I hope you will find this problem interesting, if it's not too difficult or intriguing to solve for.

Spoiler

From Sophie Germain identity:
$$x^4+4\cdot 3^4=(x^2+2\cdot 3^2-2\cdot x\cdot 3)(x^2+2\cdot 3^2+2\cdot x\cdot 3)=(x(x-6)+18)(x(x+6)+18)$$
In this problem $x=6k$ i.e
$$(x(x-6)+18)(x(x+6)+18)=18^2(2k(k-1)+1)(2k(k+1)+1)$$
For numerator, $k$ has the values $5,7,9,11,13$ and for denominator, $4,6,8,10,12$. Hence, the fraction is:
$$\frac{(2(5)(4)+1)(2(5)(6)+1)(2(7)(6)+1)(2(7)(8)+1)(2(9)(8)+1)(2(9)(10)+1)\cdots (2(13)(14)+1)}{(2(4)(3)+1)(2(4)(5)+1)(2(6)(5)+1)(2(6)(7)+1)(2(8)(7)+1)(2(8)(9)+1)\cdots 2(12)(13)+1)}$$
Most of the terms cancel and we are left with:
$$\frac{2(13)(14)+1}{2(4)(3)+1}=\frac{365}{25}=\boxed{\dfrac{73}{5}}$$

 

[anemone]

Spoiler

From Sophie Germain identity:
$$x^4+4\cdot 3^4=(x^2+2\cdot 3^2-2\cdot x\cdot 3)(x^2+2\cdot 3^2+2\cdot x\cdot 3)=(x(x-6)+18)(x(x+6)+18)$$
In this problem $x=6k$ i.e
$$(x(x-6)+18)(x(x+6)+18)=18^2(2k(k-1)+1)(2k(k+1)+1)$$
For numerator, $k$ has the values $5,7,9,11,13$ and for denominator, $4,6,8,10,12$. Hence, the fraction is:
$$\frac{(2(5)(4)+1)(2(5)(6)+1)(2(7)(6)+1)(2(7)(8)+1)(2(9)(8)+1)(2(9)(10)+1)\cdots (2(13)(14)+1)}{(2(4)(3)+1)(2(4)(5)+1)(2(6)(5)+1)(2(6)(7)+1)(2(8)(7)+1)(2(8)(9)+1)\cdots 2(12)(13)+1)}$$
Most of the terms cancel and we are left with:
$$\frac{2(13)(14)+1}{2(4)(3)+1}=\frac{365}{25}=\boxed{\dfrac{73}{5}}$$

Well done, Pranav! :) See, I mentioned that this problem isn't too difficult and I'm happy that you saw the trick to solve this challenge problem! (Happy)

 

[kaliprasad]

Spoiler

we have
$(x^4 + 18^2) = (x^4 + 2 * 18 x^2+ 18^2) - 36 x^2$
= $(x^2 + 18)^2 - (6x)^2$
=$ (x^2 + 6x + 18)(x^2 - 6x +18)= (x (x+6) + 18)(x(x-6) + 18)$
So
$30^4 + 324 = ( 30 * 36 + 18)(30 * 24 + 18)$
$24^4 + 324 = ( 30 * 24 + 18)( 18 * 24 + 18)$

by expanding numerator and denominator we are left with( as other terms cancel)

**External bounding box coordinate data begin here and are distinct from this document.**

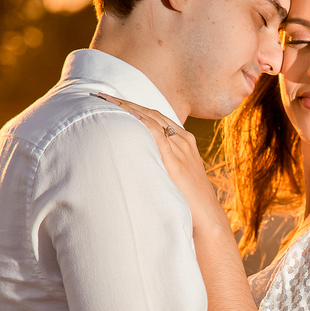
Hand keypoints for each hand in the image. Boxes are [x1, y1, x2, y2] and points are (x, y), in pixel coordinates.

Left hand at [90, 92, 228, 236]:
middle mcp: (183, 139)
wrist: (206, 215)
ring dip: (127, 107)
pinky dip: (140, 121)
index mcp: (185, 140)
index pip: (156, 116)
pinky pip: (155, 133)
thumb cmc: (189, 200)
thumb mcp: (176, 175)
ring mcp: (181, 147)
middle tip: (103, 95)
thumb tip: (139, 164)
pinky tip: (125, 114)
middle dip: (126, 103)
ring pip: (150, 118)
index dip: (134, 107)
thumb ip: (161, 164)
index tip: (114, 101)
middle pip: (151, 113)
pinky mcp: (175, 158)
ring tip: (106, 100)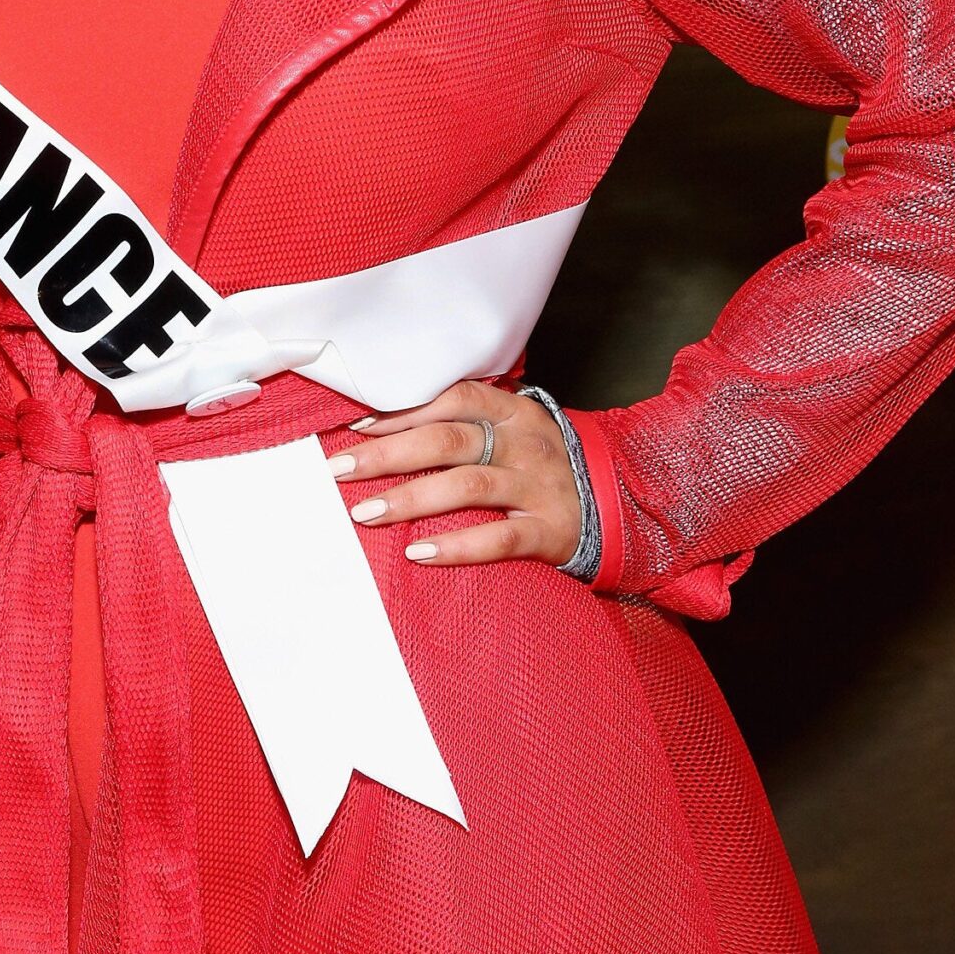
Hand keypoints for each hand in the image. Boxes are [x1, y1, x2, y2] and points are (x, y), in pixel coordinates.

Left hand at [326, 380, 582, 565]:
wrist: (614, 502)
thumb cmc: (540, 464)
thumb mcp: (512, 429)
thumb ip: (465, 422)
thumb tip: (383, 424)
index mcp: (512, 411)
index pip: (452, 398)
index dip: (402, 410)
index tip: (354, 426)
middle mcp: (524, 443)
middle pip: (448, 441)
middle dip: (387, 455)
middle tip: (340, 470)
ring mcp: (538, 486)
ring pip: (468, 487)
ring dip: (410, 498)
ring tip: (365, 512)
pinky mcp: (548, 530)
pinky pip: (499, 539)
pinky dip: (456, 546)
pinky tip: (418, 554)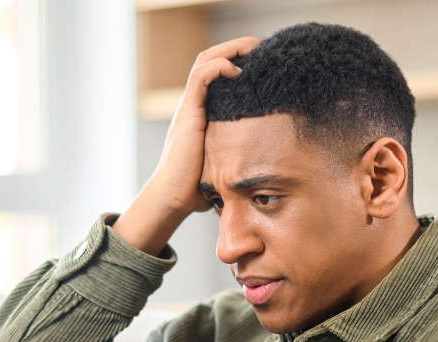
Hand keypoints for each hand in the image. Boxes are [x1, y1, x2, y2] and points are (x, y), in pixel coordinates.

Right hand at [113, 37, 259, 255]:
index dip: (236, 60)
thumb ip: (237, 155)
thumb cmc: (196, 189)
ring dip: (230, 50)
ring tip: (253, 48)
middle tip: (261, 46)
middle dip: (235, 47)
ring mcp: (188, 108)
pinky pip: (200, 77)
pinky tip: (237, 72)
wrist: (172, 199)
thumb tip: (264, 164)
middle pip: (209, 60)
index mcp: (200, 114)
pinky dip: (219, 67)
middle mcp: (192, 106)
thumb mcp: (223, 164)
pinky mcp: (188, 113)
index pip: (214, 73)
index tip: (261, 60)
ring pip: (204, 62)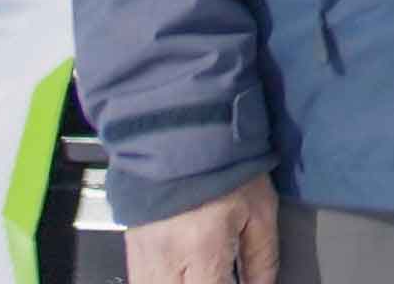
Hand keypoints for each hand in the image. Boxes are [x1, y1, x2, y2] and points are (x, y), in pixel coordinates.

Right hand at [130, 175, 278, 283]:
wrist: (184, 126)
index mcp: (202, 249)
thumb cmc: (225, 161)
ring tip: (203, 272)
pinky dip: (161, 281)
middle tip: (220, 274)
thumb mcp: (260, 209)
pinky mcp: (131, 244)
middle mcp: (166, 257)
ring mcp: (143, 252)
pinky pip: (141, 279)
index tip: (241, 282)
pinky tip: (183, 273)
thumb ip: (262, 256)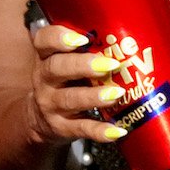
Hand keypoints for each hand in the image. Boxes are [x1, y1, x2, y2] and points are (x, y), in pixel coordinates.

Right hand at [26, 24, 127, 145]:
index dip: (59, 38)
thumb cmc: (65, 81)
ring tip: (117, 94)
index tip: (82, 38)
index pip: (43, 41)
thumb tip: (130, 39)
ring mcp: (51, 105)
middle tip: (110, 65)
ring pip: (69, 99)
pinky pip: (81, 129)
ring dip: (94, 96)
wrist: (40, 119)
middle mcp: (44, 79)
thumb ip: (88, 49)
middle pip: (57, 68)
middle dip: (84, 65)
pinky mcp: (61, 128)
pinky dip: (100, 131)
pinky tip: (117, 131)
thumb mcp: (66, 62)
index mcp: (46, 57)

value = $\frac{(78 * 84 + 18)}{(24 * 18 + 18)}$
= $\frac{18 (13 * 28 + 1)}{18 * (24 + 1)}$
= $\frac{(13 * 28 + 1)}{ (24 + 1)}$
= $\frac{365}{25}$
= $\frac{73}{5}$

 

[DreamWeaver]

Great thread, and great solutions too! (Bow)

 

[anemone]

Great thread, and great solutions too! (Bow)

Thank you for your kind words, DreamWeaver!:) I really appreciate it!